Conversation with interested reader

1. Have you continued to have a good experience with the house? Absolutely - I would never live in a "standard" house again!
2. Have you found that you are using significantly less fuel to heat your home while still remaining comfortable (of course, I can use significantly less fuel in my 190 year old house, but I have been VERY cold!)? We only use wood and a few hours of an electric space heater in the back bathroom. And the Tulikivi only needs to be fired once or twice a day which cuts way down on the amount of wood (and time).
3. Have you resolved the condensation issue? It is much better this winter - the only condensation we have had so far is a small amount on the windows if someone showers at night. No longer an issue.
4. Have you had any problems with leaking? No
5. Do you find that the windows drain a lot of heat at night during cold weather? And do you feel that you need to remedy this with insulated blinds or drapes? Are the windows double-glazed or triple-glazed? The windows are single - actually they are replacement panes for sliding doors. They obviously cool at night, but the concrete holds so much heat that we haven't seen much. We have installed some bamboo blinds for the intense sun on sunny days which makes it nearly impossible to read or work on the computer.
6. How comfortable is the house in the summer? Its fine. Did it get very hot? Not really - we have two attic fans during the day. At night we run the exhaust fans installed periodically through the house to bring in the cool air.

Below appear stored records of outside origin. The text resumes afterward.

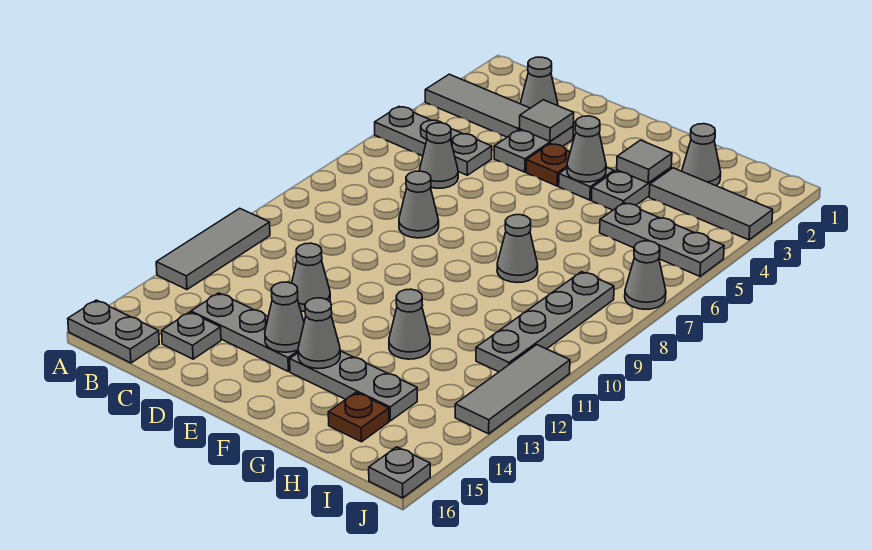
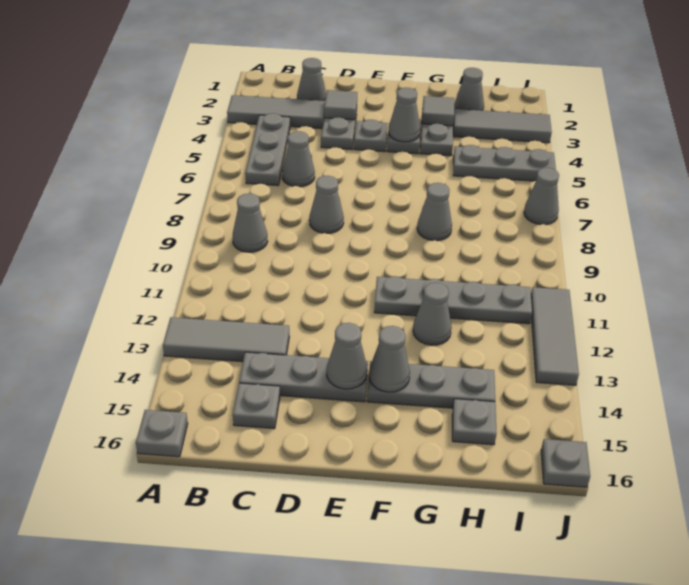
grey 1x3 plate [375,107,492,175] -> grey 1x3 plate turned to [245,113,290,186]
grey 1x3 tile [156,208,270,290] -> grey 1x3 tile turned to [163,317,289,362]
grey 1x2 plate [68,300,159,363] -> grey 1x1 plate [136,410,188,457]
grey 1x1 cone [292,243,330,312] -> grey 1x1 cone moved to [233,193,268,252]
brown 1x1 plate [526,144,570,186] -> grey 1x1 plate [354,120,388,152]
brown 1x1 plate [328,392,389,442] -> grey 1x1 plate [452,399,497,445]
grey 1x4 plate [476,272,614,372] -> grey 1x4 plate turned to [374,276,532,324]

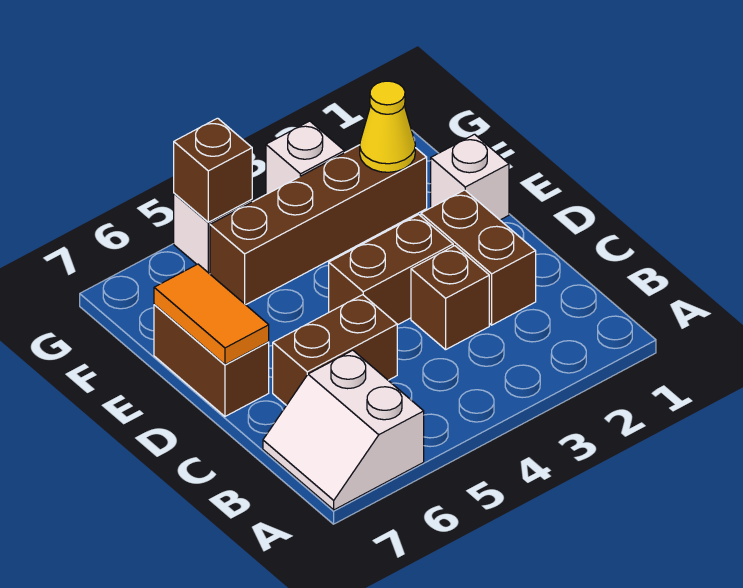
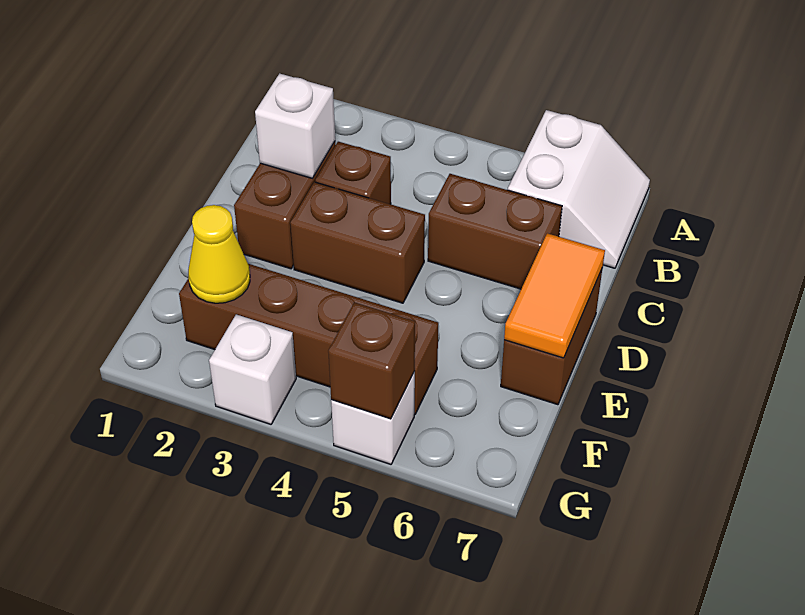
white 1x1 brick [431,134,509,220] -> white 1x1 brick moved to [255,73,335,178]

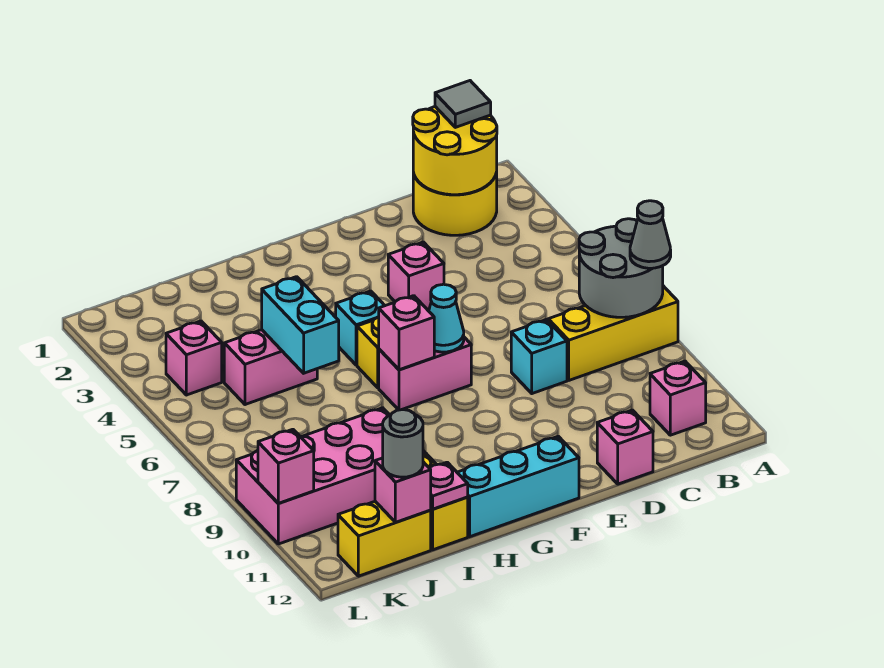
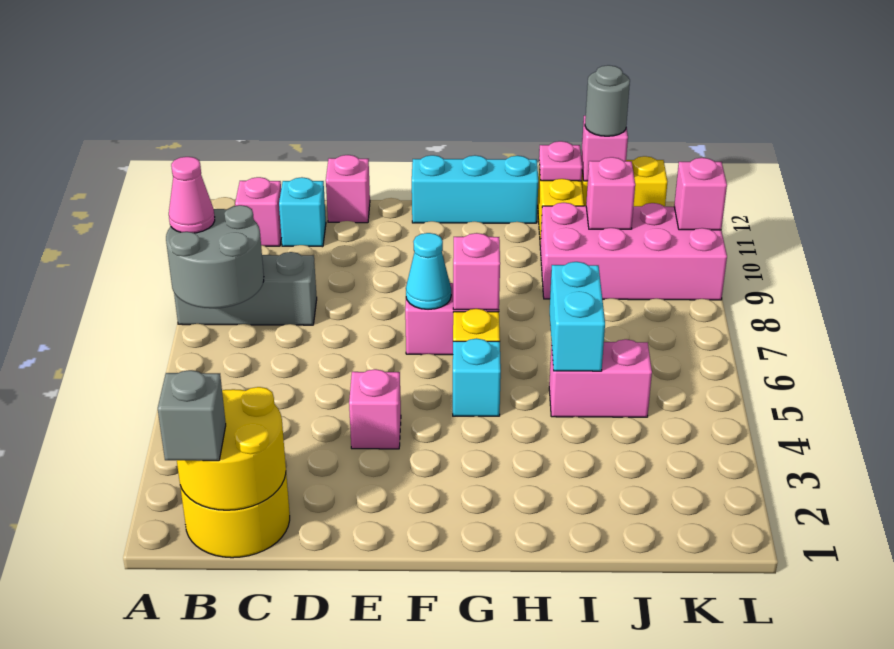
yellow 1x3 brick [548,286,678,380] -> grey 1x3 brick [174,252,317,325]
grey 1x1 cone [630,201,671,268] -> pink 1x1 cone [169,157,215,233]
grey 1x1 tile [435,81,491,127] -> grey 1x1 brick [158,370,226,461]
cyan 1x1 brick [511,320,567,394] -> cyan 1x1 brick moved to [279,177,326,247]
pink 1x1 brick [166,321,222,395] -> pink 1x1 brick moved to [586,157,635,229]

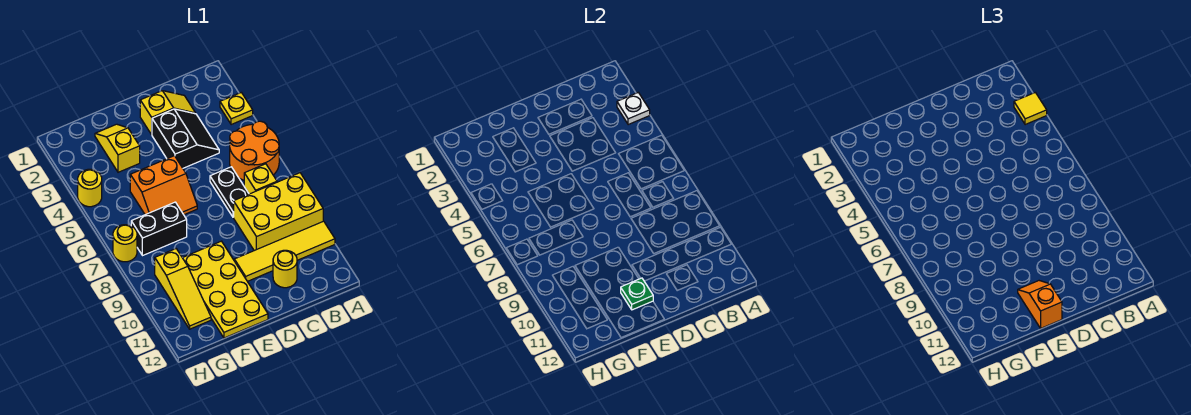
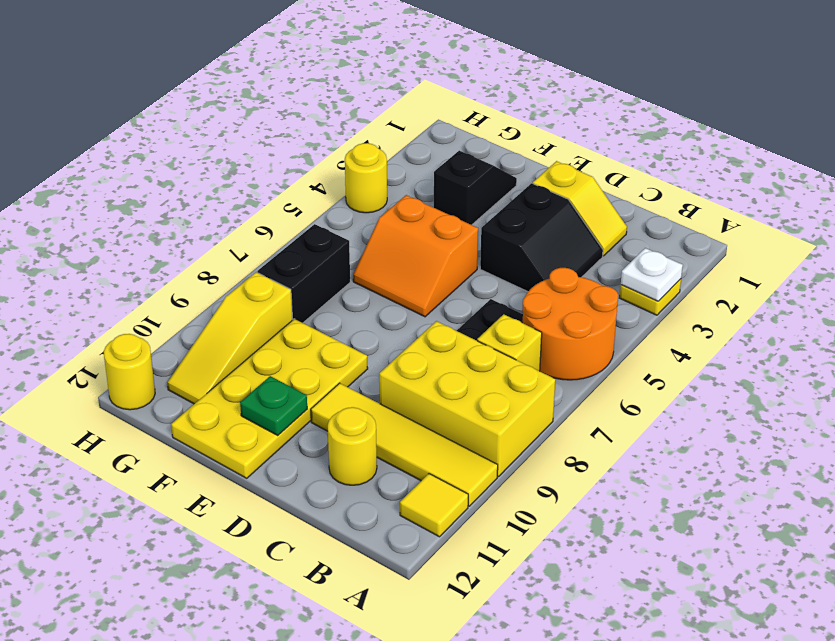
yellow 1x1 tile [1014,93,1047,125] -> yellow 1x1 tile moved to [400,474,468,537]
orange 1x2 slope [1018,281,1062,328] -> none
yellow 1x2 slope [95,124,140,172] -> black 1x2 slope [434,151,517,225]
black 1x2 brick [131,202,187,256] -> black 1x2 brick turned to [257,224,350,323]
yellow 1x1 round brick [113,225,137,262] -> yellow 1x1 round brick moved to [104,334,155,410]

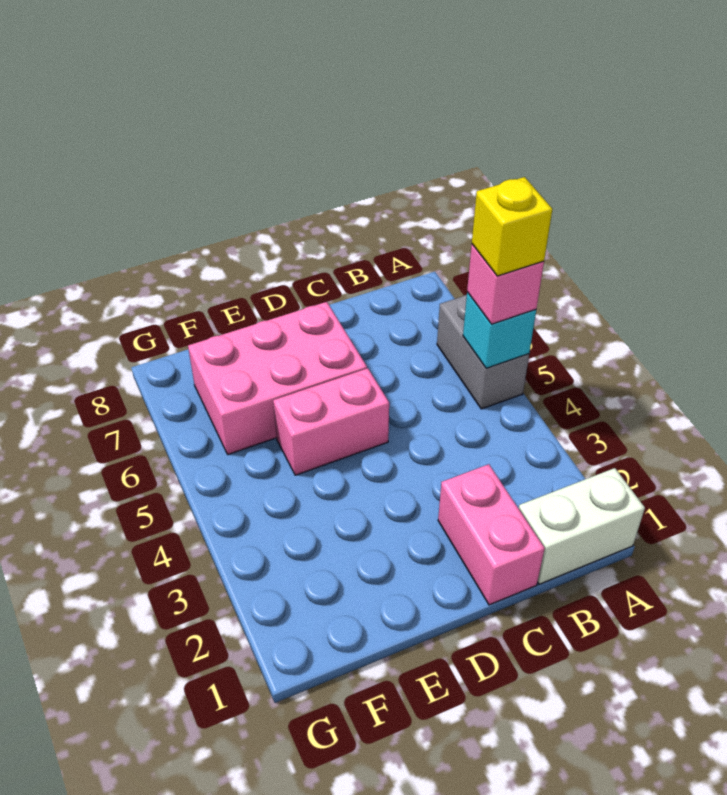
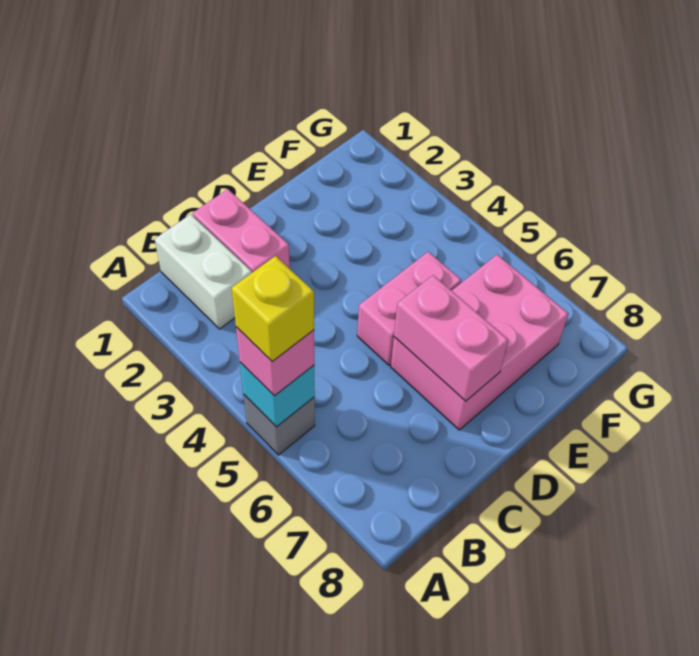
white 1x2 brick [519,468,645,584] -> white 1x2 brick turned to [155,214,252,329]
grey 1x2 brick [437,295,529,409] -> grey 1x1 brick [244,395,315,455]
none -> pink 1x2 brick [394,275,508,401]

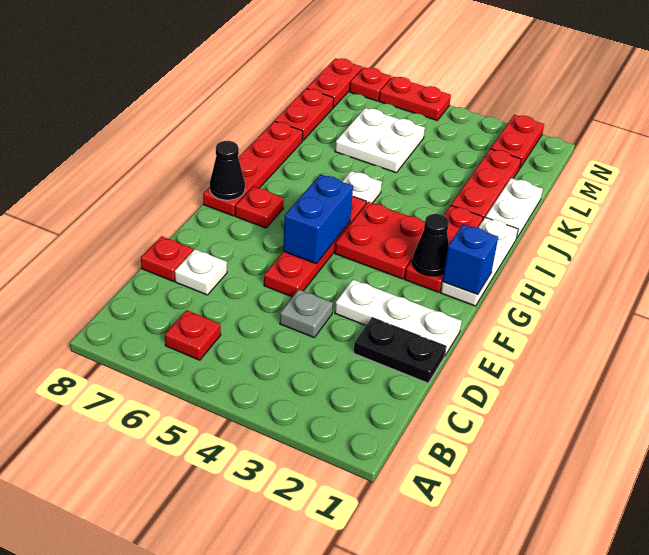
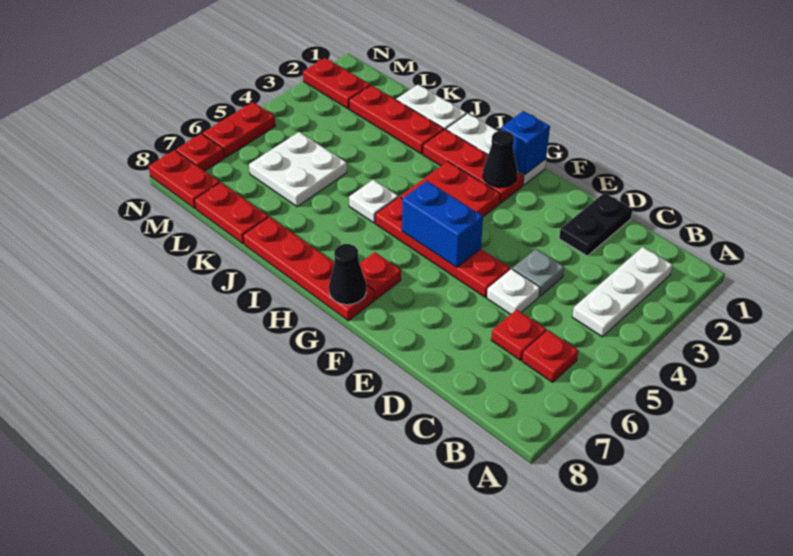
white 1x1 plate [175,249,227,295] -> white 1x1 plate moved to [487,269,540,314]
red 1x1 plate [141,236,193,281] -> red 1x1 plate moved to [491,310,546,360]
white 1x3 plate [335,280,462,356] -> white 1x3 plate moved to [572,247,673,337]

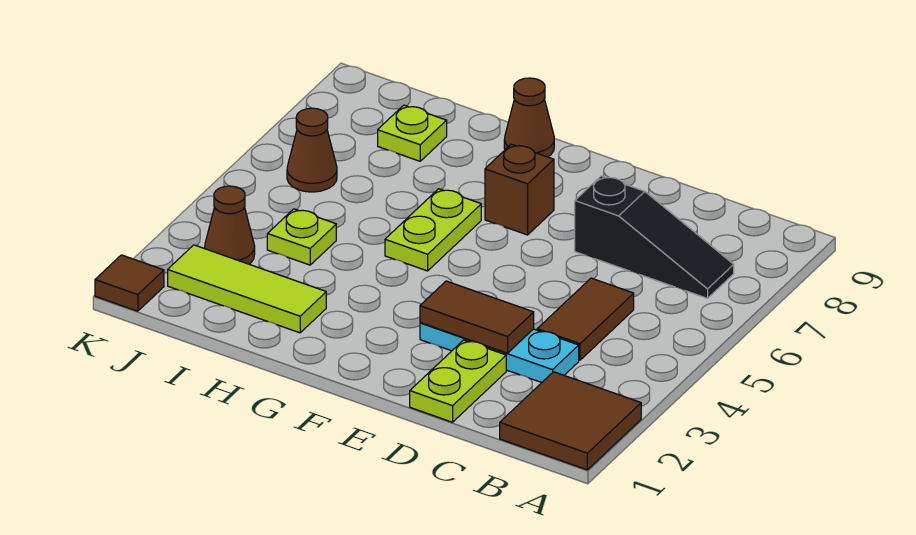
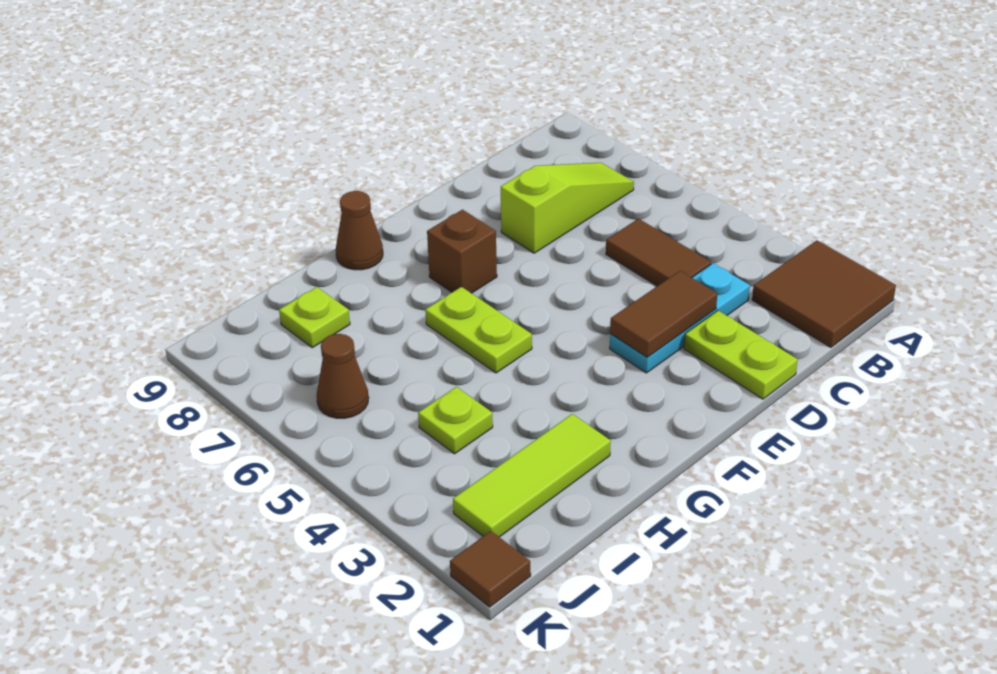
black 1x3 slope [575,176,734,298] -> lime 1x3 slope [501,163,634,253]
brown 1x1 cone [205,186,255,264] -> none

Living in the foothills - there was only 1 night that I can recall last summer being overly warm at night.
7. Who was your contractor? A local builder - individual, not a firm. Did he have experience with building this type of home? None Who designed your house? We did.
8. Are you considering including your house in one of the solar home tours? Perhaps when it is finished.
9. And finally, would you do it all over again? Absolutely If so, what would you do differently? That's a hard one as we really love it. Ask me in another year or so.